_Brief_: In the listing below, the lines from the first through the one with "41: (567, 522)" are to be copied word for word.

_Data provided_:
○ ○ ○ ○ ○ ○ ○
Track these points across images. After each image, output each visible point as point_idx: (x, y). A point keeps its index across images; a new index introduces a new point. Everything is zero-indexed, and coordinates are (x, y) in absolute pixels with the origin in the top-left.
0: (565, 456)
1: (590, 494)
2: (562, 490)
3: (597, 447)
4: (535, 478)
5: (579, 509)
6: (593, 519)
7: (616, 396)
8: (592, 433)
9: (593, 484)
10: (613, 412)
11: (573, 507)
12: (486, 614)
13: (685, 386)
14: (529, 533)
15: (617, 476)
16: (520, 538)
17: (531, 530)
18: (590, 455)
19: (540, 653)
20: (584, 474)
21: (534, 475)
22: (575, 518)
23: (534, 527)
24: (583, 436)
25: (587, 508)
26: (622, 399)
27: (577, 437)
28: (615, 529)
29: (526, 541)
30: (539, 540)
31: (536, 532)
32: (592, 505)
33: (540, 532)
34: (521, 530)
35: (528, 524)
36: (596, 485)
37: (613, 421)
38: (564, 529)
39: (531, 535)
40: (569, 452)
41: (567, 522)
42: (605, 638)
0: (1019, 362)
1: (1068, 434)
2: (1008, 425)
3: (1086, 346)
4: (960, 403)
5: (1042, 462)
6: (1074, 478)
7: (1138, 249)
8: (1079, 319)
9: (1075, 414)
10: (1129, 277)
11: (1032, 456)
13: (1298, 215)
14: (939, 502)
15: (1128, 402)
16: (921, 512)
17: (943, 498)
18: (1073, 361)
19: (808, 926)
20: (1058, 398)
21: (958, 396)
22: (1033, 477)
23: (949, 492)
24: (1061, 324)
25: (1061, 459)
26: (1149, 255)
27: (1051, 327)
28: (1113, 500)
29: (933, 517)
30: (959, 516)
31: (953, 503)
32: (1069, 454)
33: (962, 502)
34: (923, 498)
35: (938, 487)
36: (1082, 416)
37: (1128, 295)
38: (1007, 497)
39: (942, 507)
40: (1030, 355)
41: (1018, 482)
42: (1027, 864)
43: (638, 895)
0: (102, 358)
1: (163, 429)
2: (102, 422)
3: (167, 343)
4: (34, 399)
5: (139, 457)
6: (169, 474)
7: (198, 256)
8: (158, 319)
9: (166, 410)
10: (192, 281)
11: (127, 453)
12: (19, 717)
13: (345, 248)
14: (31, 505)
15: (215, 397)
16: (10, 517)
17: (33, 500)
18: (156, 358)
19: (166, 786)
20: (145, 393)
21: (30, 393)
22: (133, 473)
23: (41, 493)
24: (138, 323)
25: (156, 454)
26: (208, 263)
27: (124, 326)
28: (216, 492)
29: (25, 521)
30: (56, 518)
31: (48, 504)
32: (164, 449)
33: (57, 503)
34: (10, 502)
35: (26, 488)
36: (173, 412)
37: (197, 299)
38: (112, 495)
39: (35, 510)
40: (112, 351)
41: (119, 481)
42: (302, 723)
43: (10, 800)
○ ○ ○ ○ ○ ○ ○
_Task response_:
Track these points across images. After each image, output each visible point as point_idx: (x, y). A point keeps its index across images; a new index introduces a new point. Everything is zero-indexed, and coordinates are (x, y) in absolute pixels with the origin in the top-left.
0: (565, 456)
1: (590, 494)
2: (562, 490)
3: (597, 447)
4: (535, 478)
5: (579, 509)
6: (593, 519)
7: (616, 396)
8: (592, 433)
9: (593, 484)
10: (613, 412)
11: (573, 507)
12: (486, 614)
13: (685, 386)
14: (529, 533)
15: (617, 476)
16: (520, 538)
17: (531, 530)
18: (590, 455)
19: (540, 653)
20: (584, 474)
21: (534, 475)
22: (575, 518)
23: (534, 527)
24: (583, 436)
25: (587, 508)
26: (622, 399)
27: (577, 437)
28: (615, 529)
29: (526, 541)
30: (539, 540)
31: (536, 532)
32: (592, 505)
33: (540, 532)
34: (521, 530)
35: (528, 524)
36: (596, 485)
37: (613, 421)
38: (564, 529)
39: (531, 535)
40: (569, 452)
41: (567, 522)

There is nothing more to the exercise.